November 21, 2024

No silver bullet: De-identification still doesn't work

Paul Ohm’s 2009 article Broken Promises of Privacy spurred a debate in legal and policy circles on the appropriate response to computer science research on re-identification techniques. In this debate, the empirical research has often been misunderstood or misrepresented. A new report by Ann Cavoukian and Daniel Castro is full of such inaccuracies, despite its claims of “setting the record straight.”

In a response to this piece, Ed Felten and I point out eight of our most serious points of disagreement with Cavoukian and Castro. The thrust of our arguments is that (i) there is no evidence that de-identification works either in theory or in practice and (ii) attempts to quantify its efficacy are unscientific and promote a false sense of security by assuming unrealistic, artificially constrained models of what an adversary might do.

Specifically, we argue that:

  1. There is no known effective method to anonymize location data, and no evidence that it’s meaningfully achievable.
  2. Computing re-identification probabilities based on proof-of-concept demonstrations is silly.
  3. Cavoukian and Castro ignore many realistic threats by focusing narrowly on a particular model of re-identification.
  4. Cavoukian and Castro concede that de-identification is inadequate for high-dimensional data. But nowadays most interesting datasets are high-dimensional.
  5. Penetrate-and-patch is not an option.
  6. Computer science knowledge is relevant and highly available.
  7. Cavoukian and Castro apply different standards to big data and re-identification techniques.
  8. Quantification of re-identification probabilities, which permeates Cavoukian and Castro’s arguments, is a fundamentally meaningless exercise.

Data privacy is a hard problem. Data custodians face a choice between roughly three alternatives: sticking with the old habit of de-identification and hoping for the best; turning to emerging technologies like differential privacy that involve some trade-offs in utility and convenience; and using legal agreements to limit the flow and use of sensitive data. These solutions aren’t fully satisfactory, either individually or in combination, nor is any one approach the best in all circumstances.
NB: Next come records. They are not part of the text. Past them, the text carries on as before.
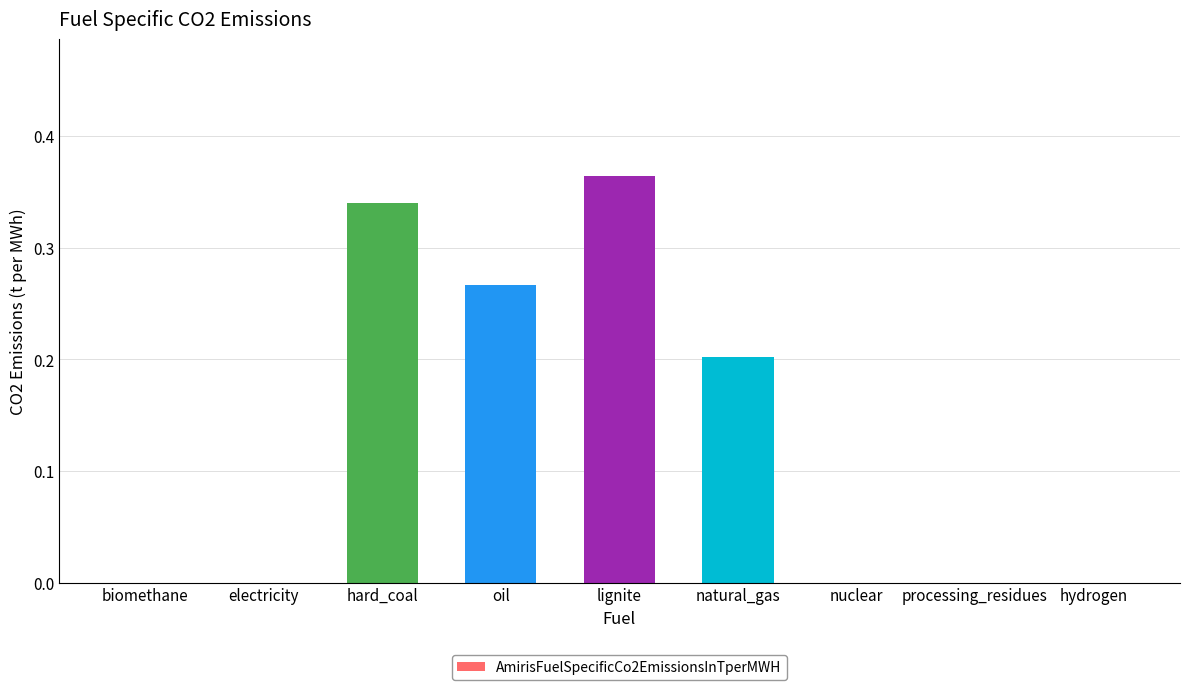

At which category does the chart reach its peak across all series?

lignite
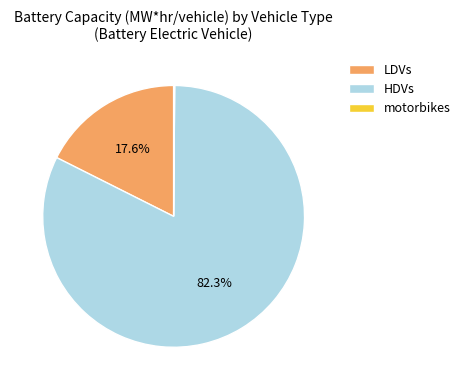

Which category has the biggest portion of the pie?

HDVs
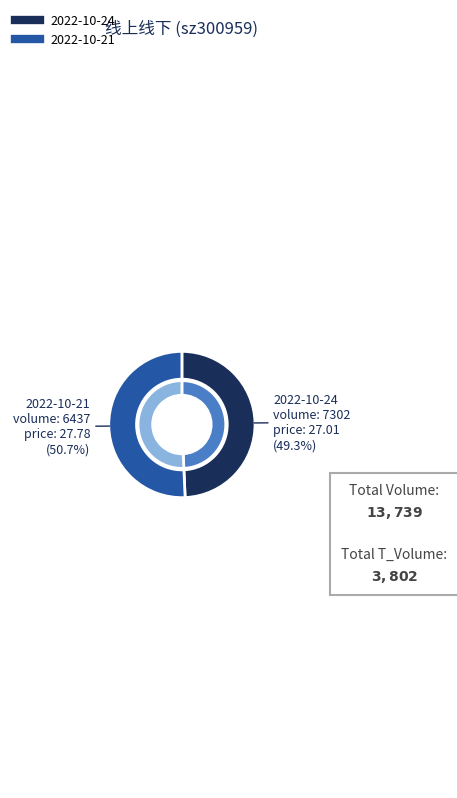

Is it true that 7302 is 49% of the pie?

True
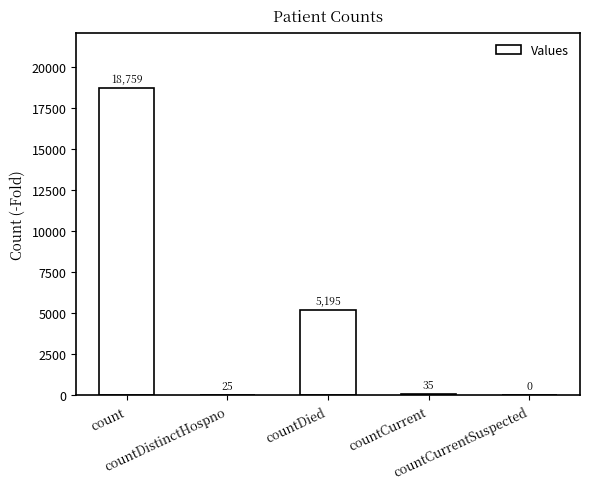

What is the difference between the values at countCurrent and countDistinctHospno?

10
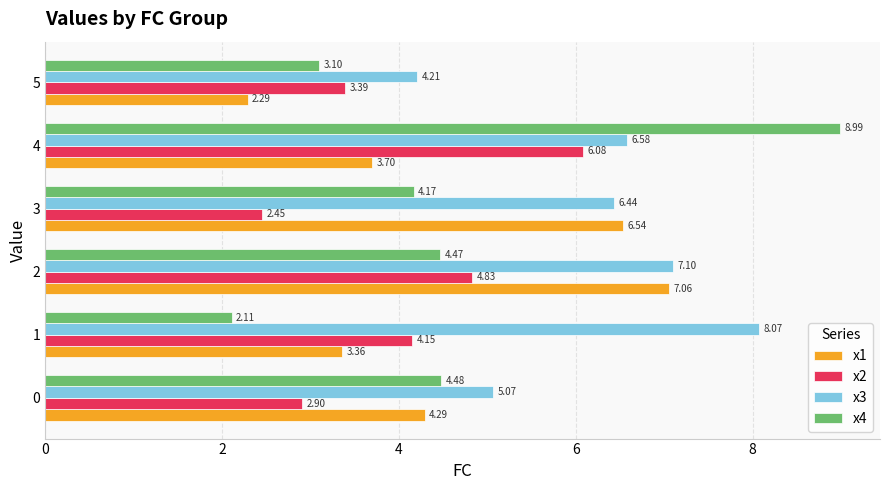

What is the spread (max minus min) of values at 1?

6.0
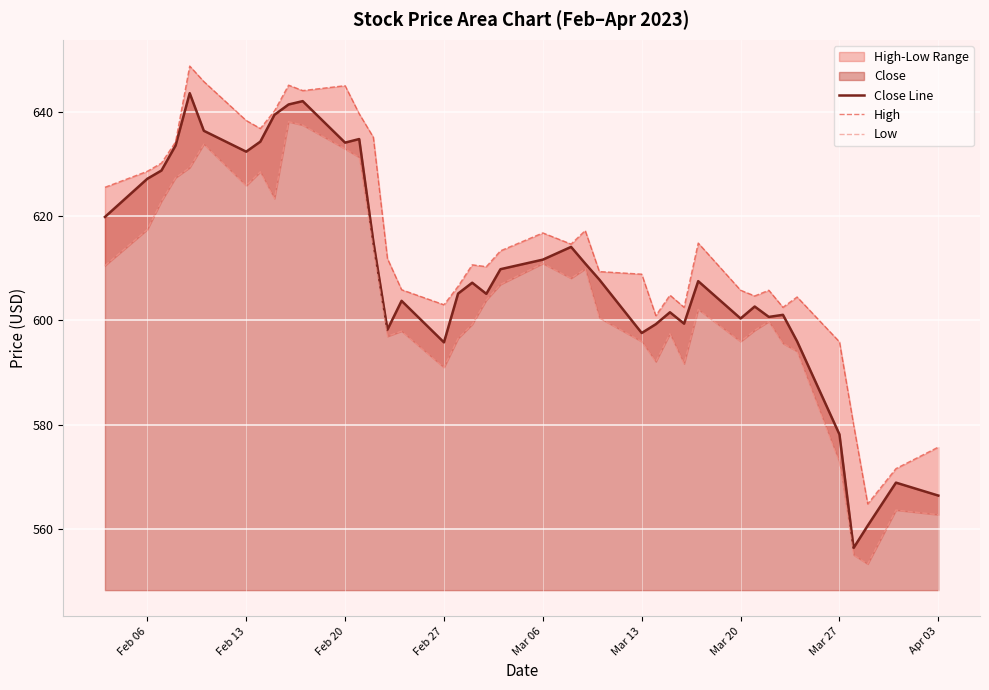

The Close Line series shows 292.6 at Feb 13. True or false?

False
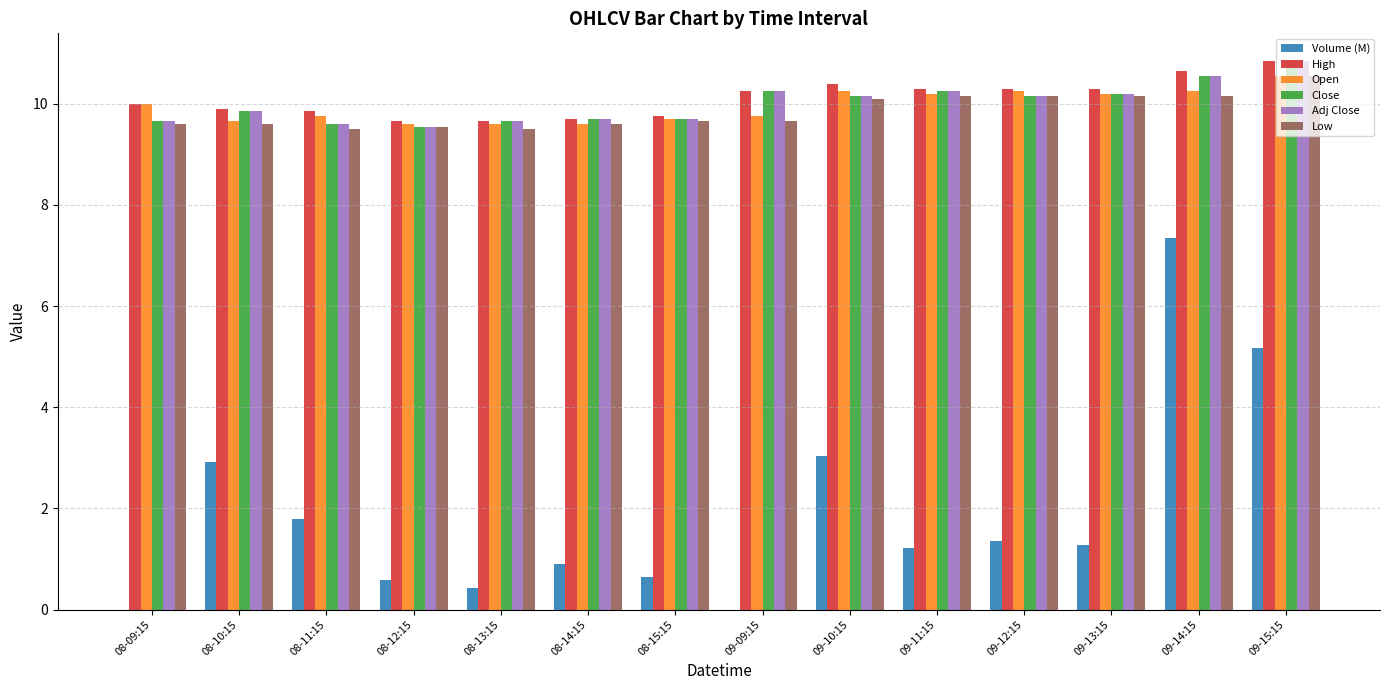

Count the number of categories in the chart.

14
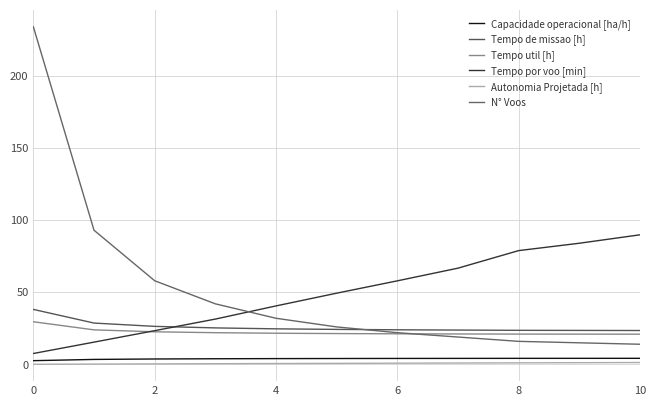

How many lines are shown in the chart?

6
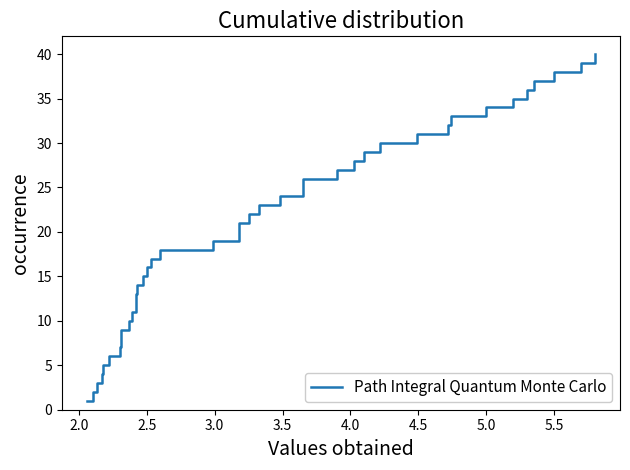

The value at 27 is 19. True or false?

False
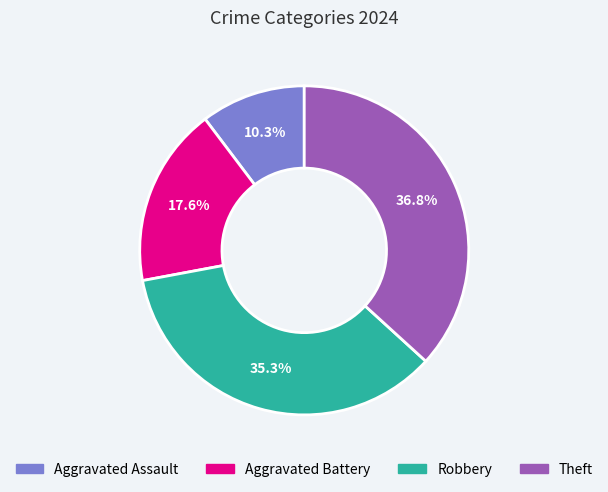

Which category has the biggest portion of the pie?

Theft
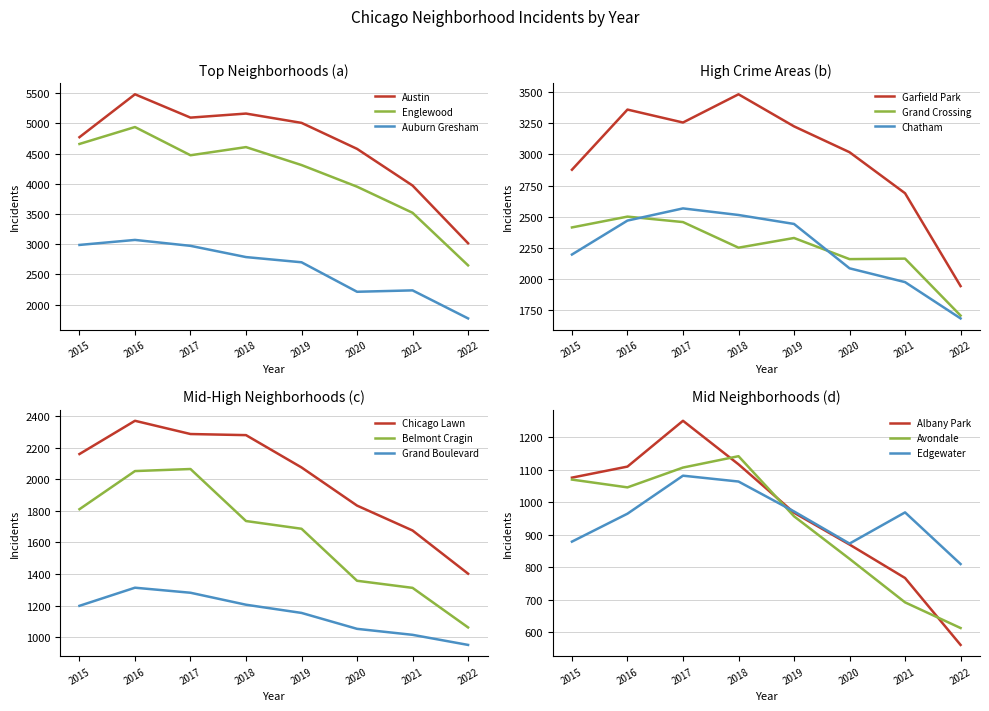

True or false: Auburn Gresham and Austin cross at least once.

False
Change is difficult. When faced with the challenge of fostering data science while preventing privacy risks, the urge to preserve the status quo is understandable. However, this is incompatible with the reality of re-identification science. If a “best of both worlds” solution exists, de-identification is certainly not that solution. Instead of looking for a silver bullet, policy makers must confront hard choices.